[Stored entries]

****************************************

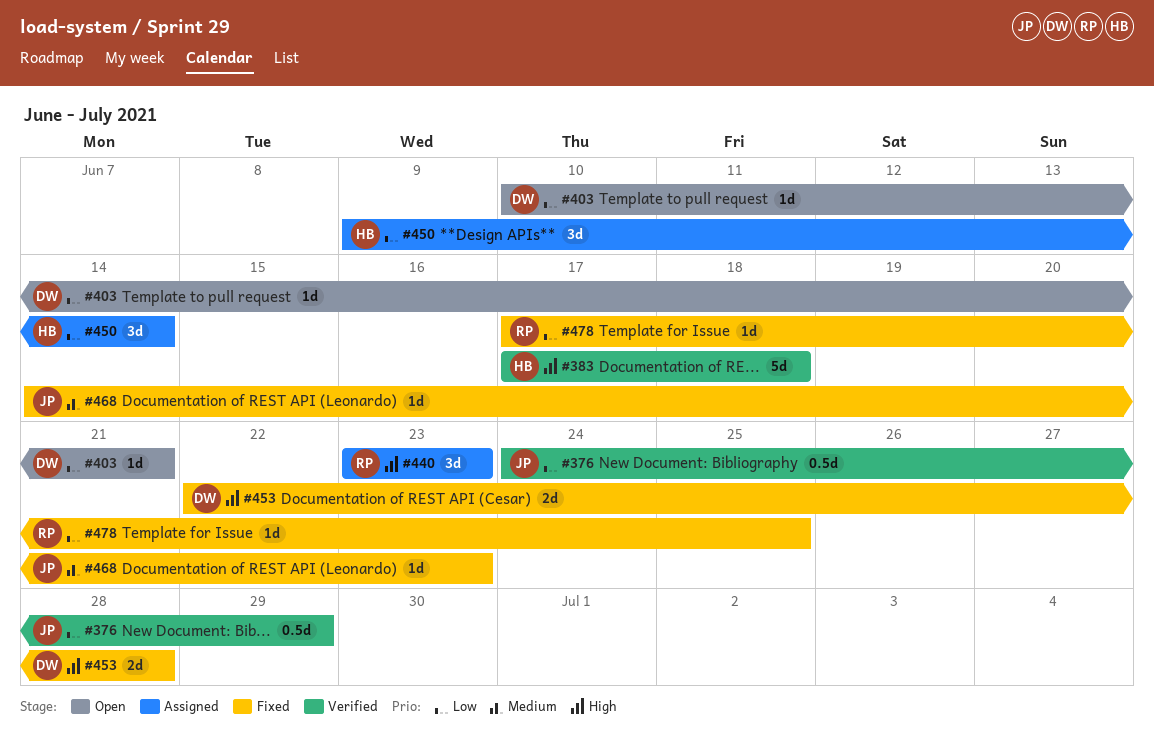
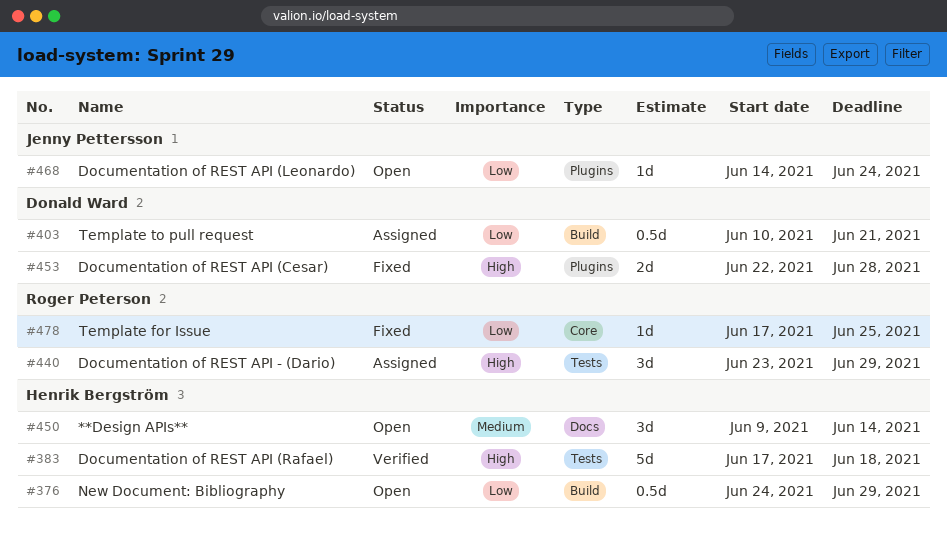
#376, status: Verified -> Open
#376, owner: Jenny Pettersson -> Henrik Bergström
#403, status: Open -> Assigned
#403, estimate: 1d -> 0.5d
#440, due: Jun 23 -> Jun 29
#450, status: Assigned -> Open
#450, priority: Low -> Medium
#468, status: Fixed -> Open
#468, priority: Medium -> Low
#468, due: Jun 23 -> Jun 24

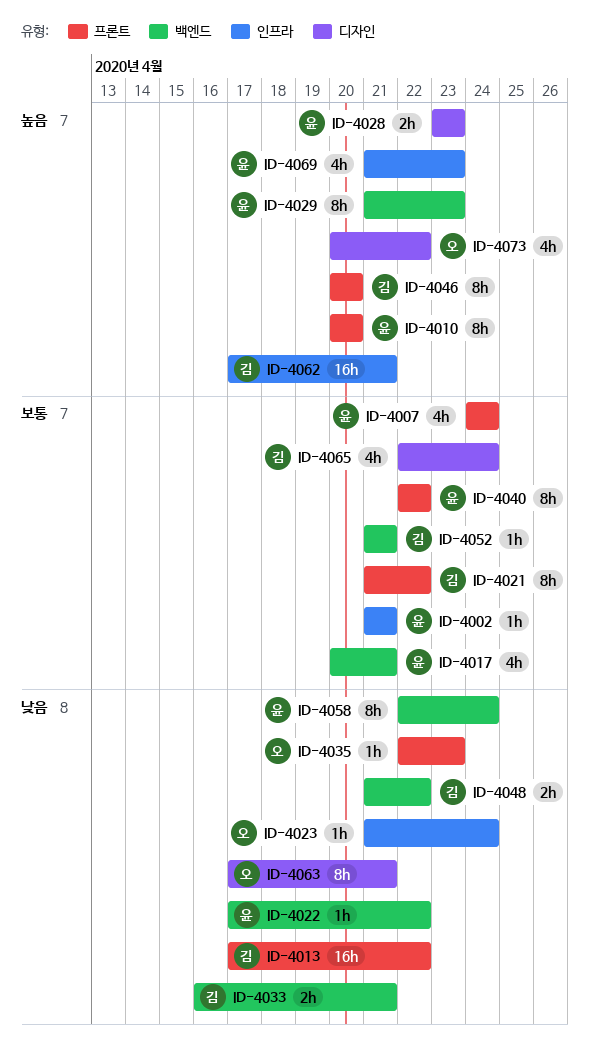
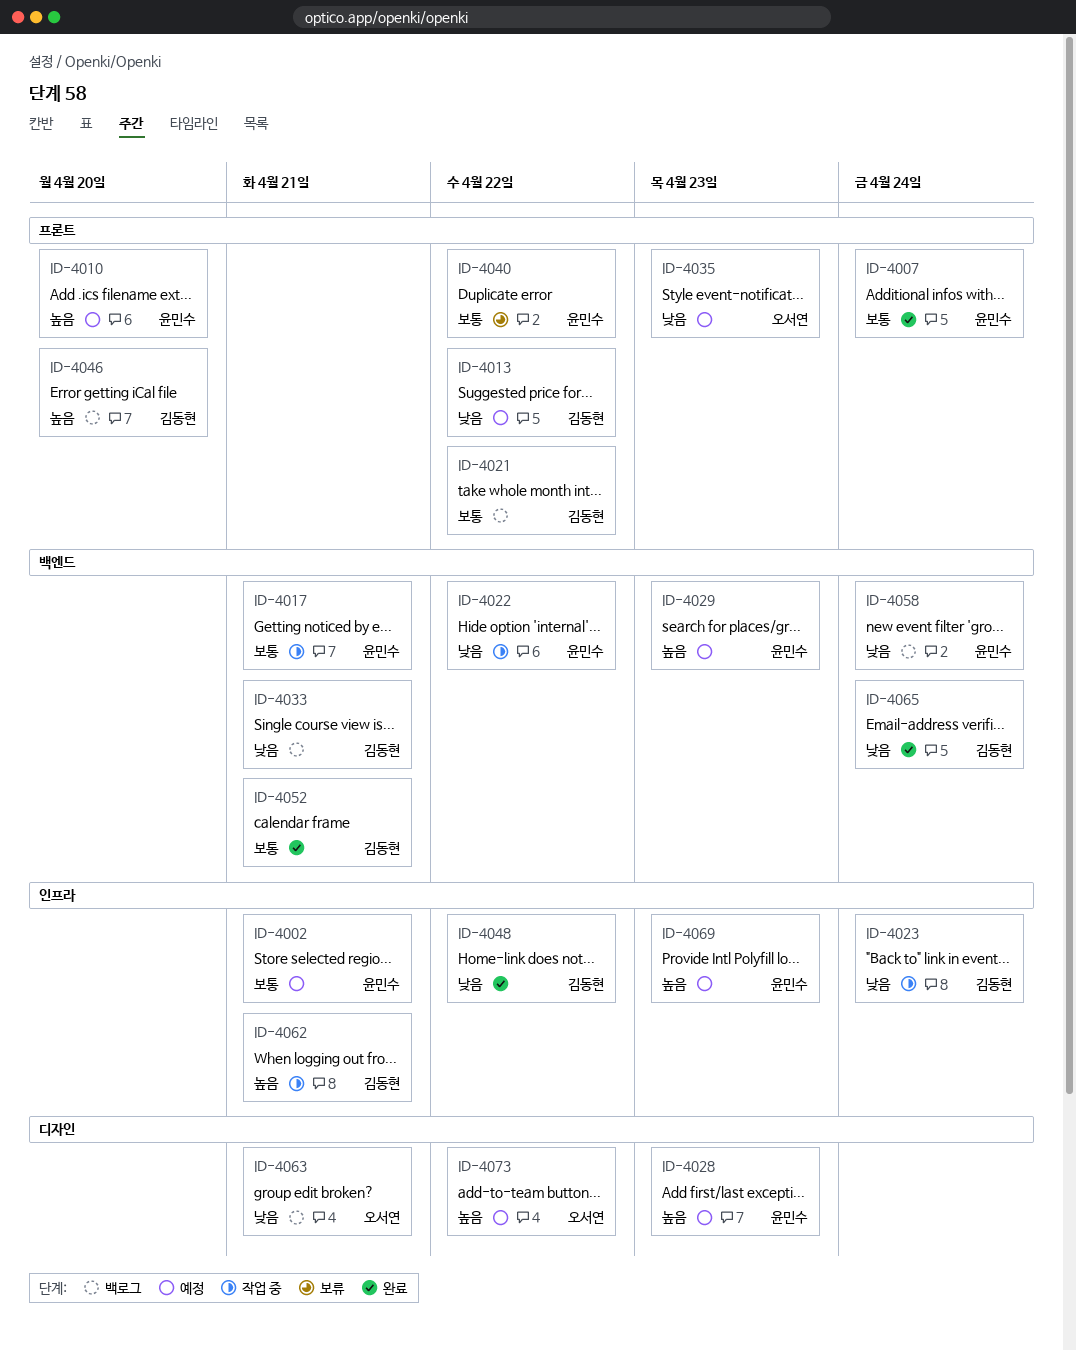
ID-4023, owner: 오서연 -> 김동현
ID-4048, label: 백엔드 -> 인프라
ID-4065, priority: 보통 -> 낮음
ID-4065, label: 디자인 -> 백엔드

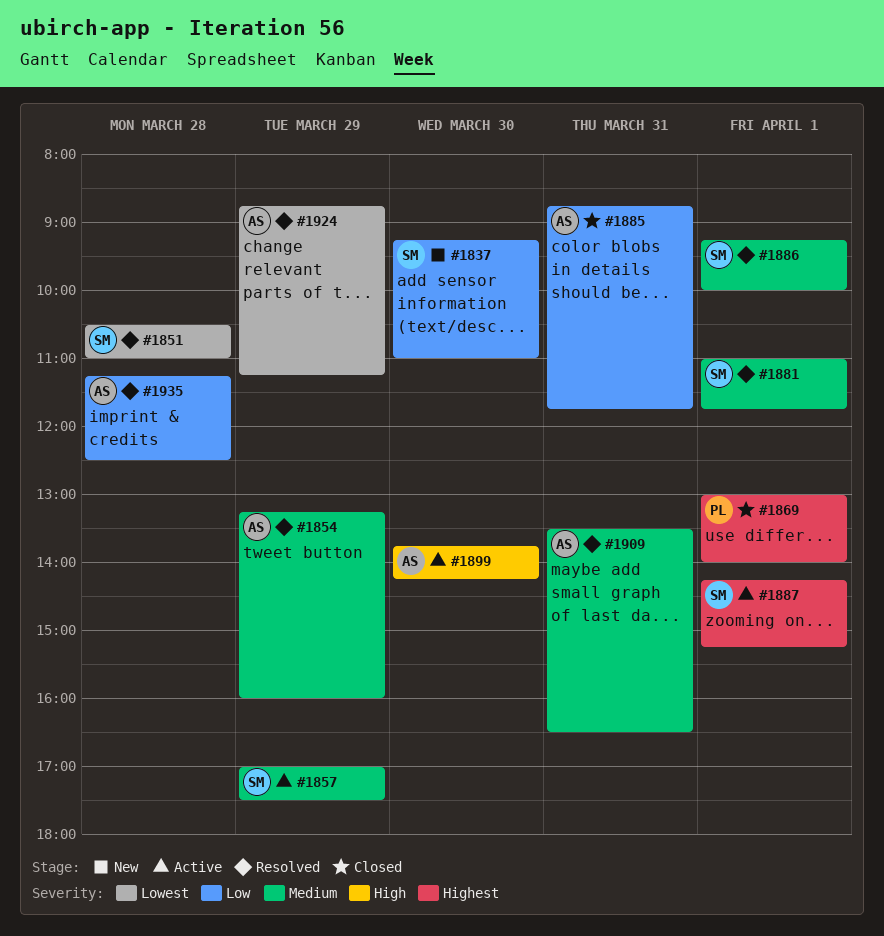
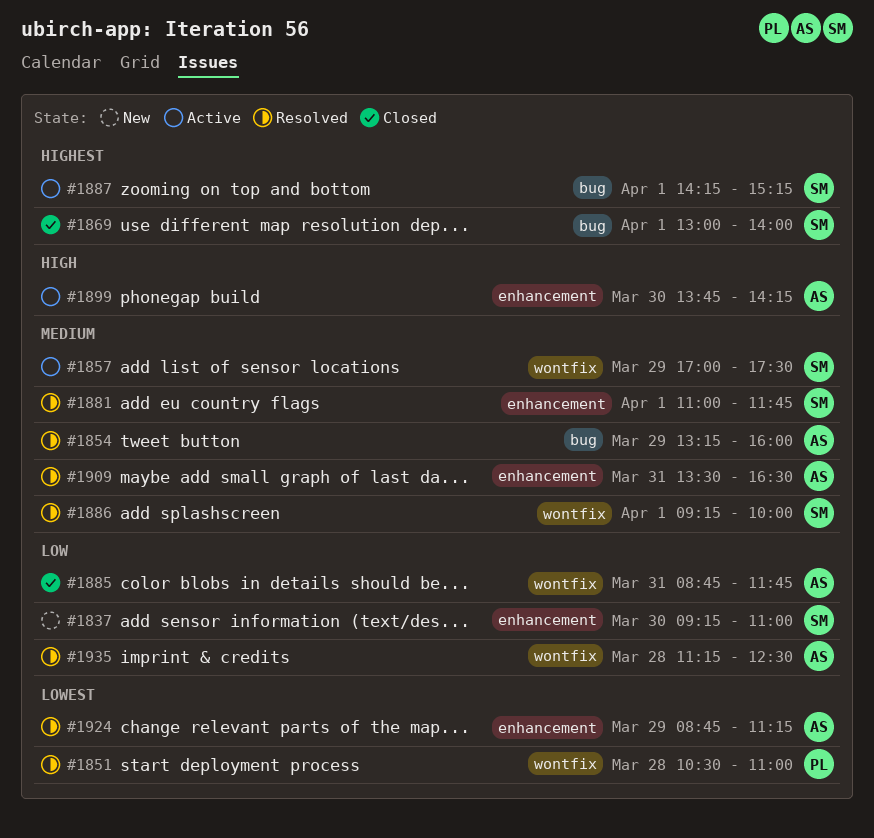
#1851, owner: SM -> PL
#1869, owner: PL -> SM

****************************************

From the line containing "ID-4048, label: 백엔드 -> 인프라" through the last line of the records above, reproduce every line exactly, leaving out the pictures.

## [Reply to the task]
ID-4048, label: 백엔드 -> 인프라
ID-4065, priority: 보통 -> 낮음
ID-4065, label: 디자인 -> 백엔드

#1851, owner: SM -> PL
#1869, owner: PL -> SM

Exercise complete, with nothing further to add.